Años más tarde, en 1633, Galileo Galilei, físico, astrónomo y matemático, fue condenado como hereje por la santa Inquisición, y torturado. Fue obligado a vestir traje de penitencia y a permanecer confinado en su casa de Florencia desde diciembre de 1633 hasta su muerte en 1638. Su delito había sido demostrar que era el Sol y no la Tierra el centro del sistema solar, y que era nuestro planeta, la obra cumbre de su dios, el que giraba como un vasallo alrededor del Sol. El tribunal cristiano, para perdonarle la vida, le obligó a abjurar de su teoría. Eppur si muove (“y, sin embargo, se mueve”) es la frase que, según la tradición, habría pronunciado después en voz baja para justificarse ante la Historia... y ante Feijóo.

Entre los Padres de la Iglesia, Tomás de Aquino, unos de los más venerados, justificaba sin paliativos la represión y muerte, si era preciso, de los que vivían en pecado.
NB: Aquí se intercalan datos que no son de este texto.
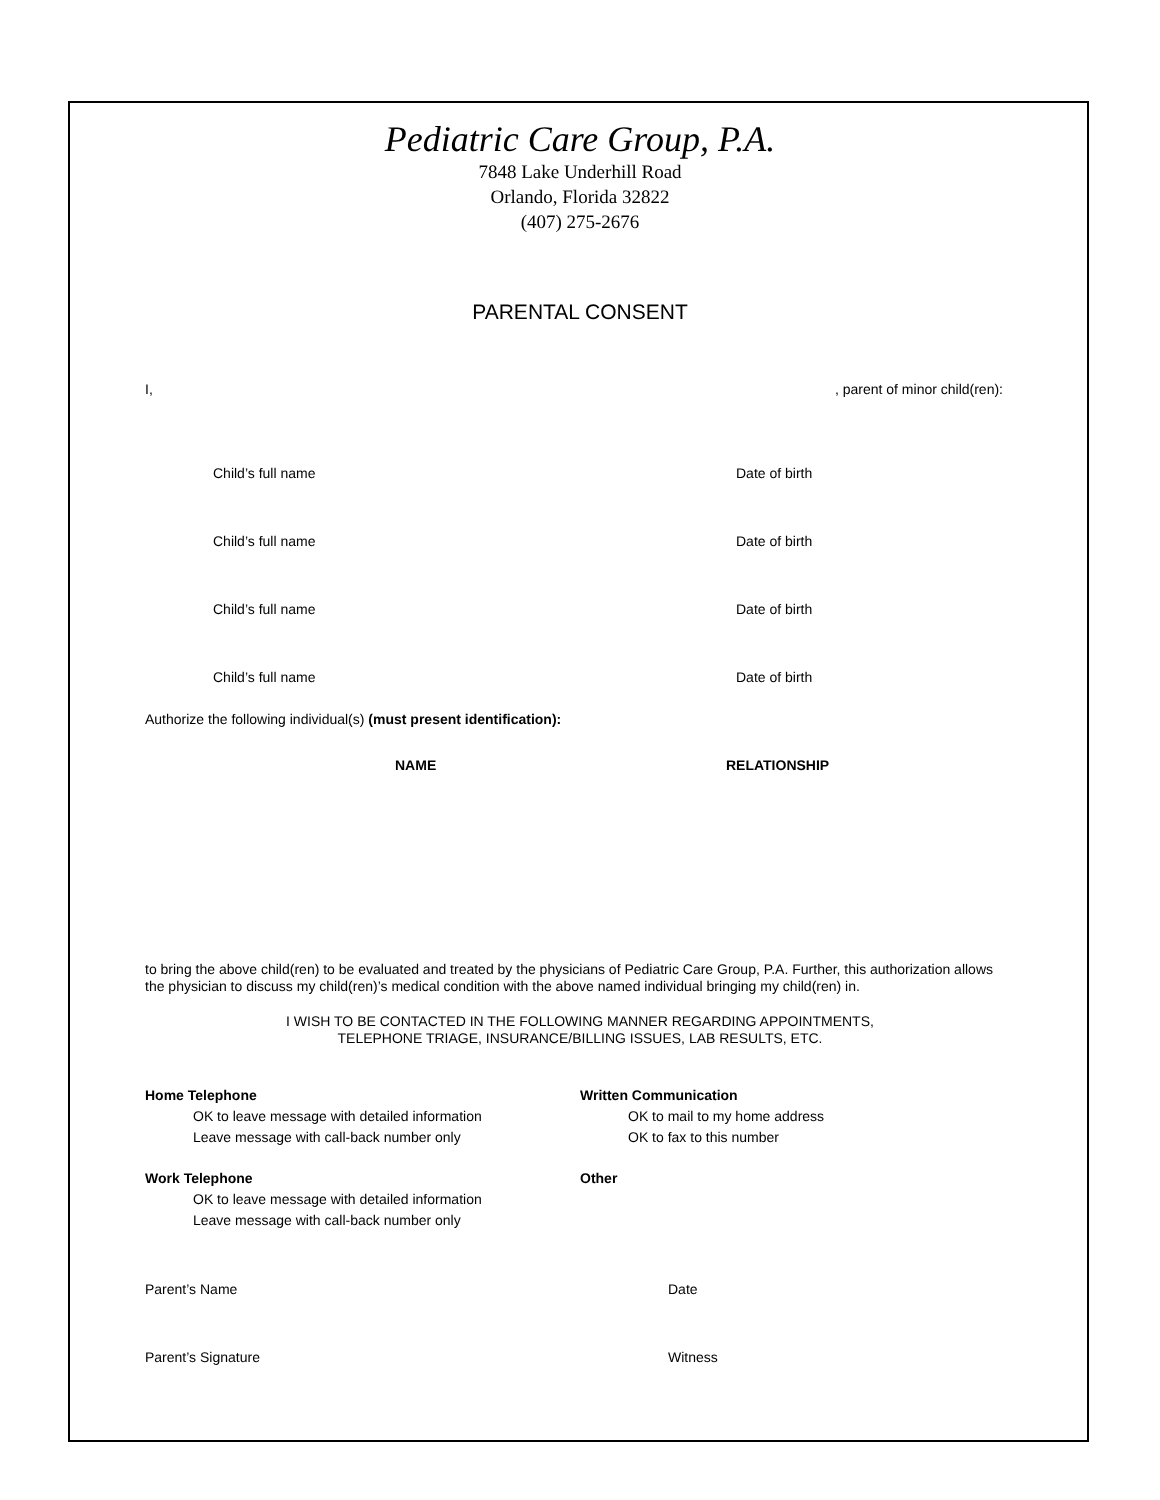Pediatric Care Group, P.A.
7848 Lake Underhill Road
Orlando, Florida 32822
(407) 275-2676
PARENTAL CONSENT
I,, parent of minor child(ren):
Child’s full name Date of birth
Child’s full name Date of birth
Child’s full name Date of birth
Child’s full name Date of birth
Authorize the following individual(s) (must present identification):
NAME RELATIONSHIP
to bring the above child(ren) to be evaluated and treated by the physicians of Pediatric Care Group, P.A. Further, this authorization allows the physician to discuss my child(ren)’s medical condition with the above named individual bringing my child(ren) in.
I WISH TO BE CONTACTED IN THE FOLLOWING MANNER REGARDING APPOINTMENTS,
TELEPHONE TRIAGE, INSURANCE/BILLING ISSUES, LAB RESULTS, ETC.
Home Telephone
OK to leave message with detailed information
Leave message with call-back number only
Work Telephone
OK to leave message with detailed information
Leave message with call-back number only
Written Communication
OK to mail to my home address
OK to fax to this number
Other
Parent’s Name Date
Parent’s Signature Witness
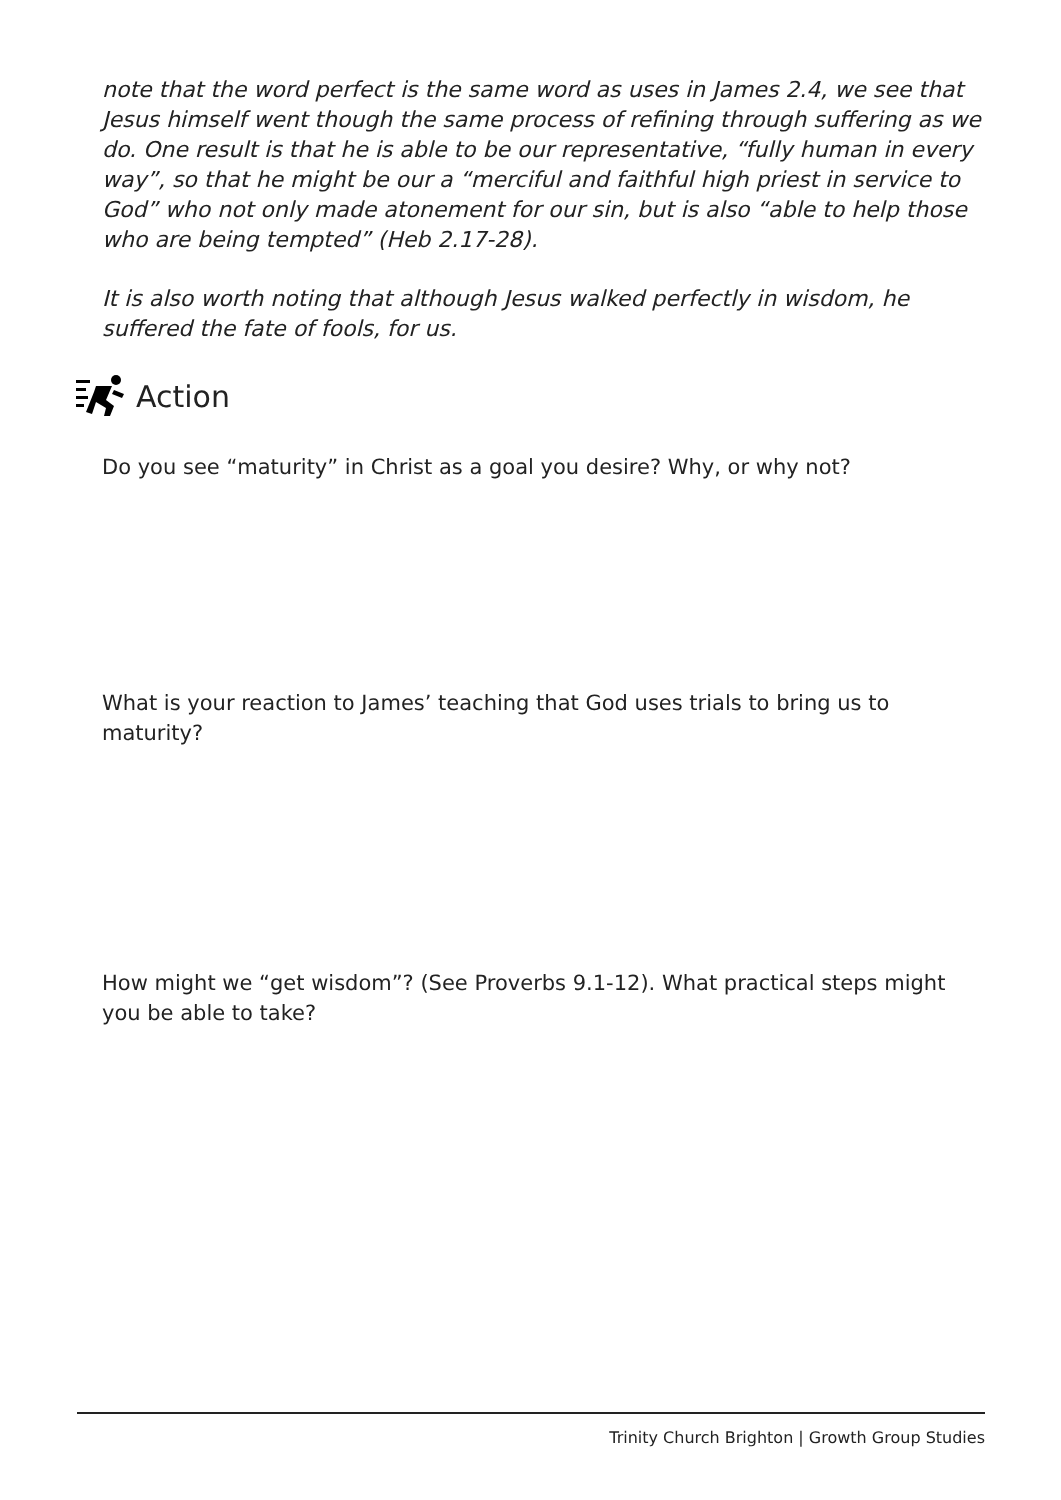note that the word perfect is the same word as uses in James 2.4, we see that Jesus himself went though the same process of refining through suffering as we do. One result is that he is able to be our representative, “fully human in every way”, so that he might be our a “merciful and faithful high priest in service to God” who not only made atonement for our sin, but is also “able to help those who are being tempted” (Heb 2.17-28).
It is also worth noting that although Jesus walked perfectly in wisdom, he suffered the fate of fools, for us.
Action
Do you see “maturity” in Christ as a goal you desire? Why, or why not?
What is your reaction to James’ teaching that God uses trials to bring us to maturity?
How might we “get wisdom”? (See Proverbs 9.1-12). What practical steps might you be able to take?
Trinity Church Brighton | Growth Group Studies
Era tal la podredumbre de su alma que en su obra magna, la Summa Theologica, llegó a escribir: “Para que los Santos puedan disfrutar más abundantemente de su beatitud y de la gracia de Dios, se les permite ver el castigo de los malditos en el infierno”. Tal era la bondad infinita del dios de los cristianos. Tal era el odio de Tomás a los infieles.

El amor de los católicos por las dictaduras asesinas no tiene disimulo. Juan Pablo II, en una peregrinación por América Latina, fue dando la comunión en loor de multitud al genocida de indios Ríos Montt, y a los asesinos Jorge Videla y Augusto Pinochet. En nuestro suelo, Franco era caudillo de España “por la Gracia de Dios”, para no ser menos que sus referentes Mussolini y Hitler, cuya convivencia con Pío XII, “el papa de los nazis”, sirvió de apoyo a aquellos regímenes criminales.

En Argentina, un sacerdote católico que atiende por el sarcástico nombre de Christian Von Wernich, fue condenado a cadena perpetua por delitos de lesa humanidad cometidos durante la dictadura militar (1976-1983). Había puesto al servicio de los represores los secretos arrancados en confesión a los detenidos, convertidos así, a su pesar, en delatores. Los jueces le acusaron de haber participado en siete homicidios, 31 casos de tortura y 42 privaciones de libertad ilegales. Y todas en nombre de su dios. Como el conocido como “El verdugo de Ocaña”, un cura que en nuestra Guerra Civil gozaba de un placer especial rematando con su pistola star a los fusilados en la cárcel de Ocaña, o a veces, según contó después uno de los supervivientes del suplicio, quebrándoles el cráneo a martillazos.

Y hoy, a Alberto Núñez Feijóo, presidente del PP, ni se le pasa por la cabeza que un civilizado católico pueda matar en nombre de su religión. Desconoce que esa religión suya lleva en su ADN el placer por el suplicio. Desconoce que la base sobre la que está montada su religión es el terror, y no el amor como predica el gabinete de imagen de los cristianos. El terror a una muerte con tortura eterna, por el pecado más irrelevante, es la piedra sobre la que se edifica esa religión. Un terror inoculado en la infancia, cuando las mentes infantiles han sido violadas sin miramientos, en la edad temprana en que no distinguen el bien del mal, la verdad de la mentira, la inteligencia de la necedad. Una Iglesia católica que, como dice el diccionario de la Real Academia Española, en su primera acepción, practica el terrorismo, o sea la “dominación por el terror”.

Feijóo no sabe inglés, y tiene un gallego deplorable, pero su cabeza sí le alcanza para un discurso en castellano lo suficientemente peligroso como para mantener viva la llama del odio que los buenos católicos conservan intacta, porque jamás la dejaron apagar. Que él y su banda no desesperen. Que, como decía Voltaire: “Quienes pueden hacer que creas cosas absurdas pueden hacer que cometas atrocidades”. Eso sí, siempre en nombre de Dios.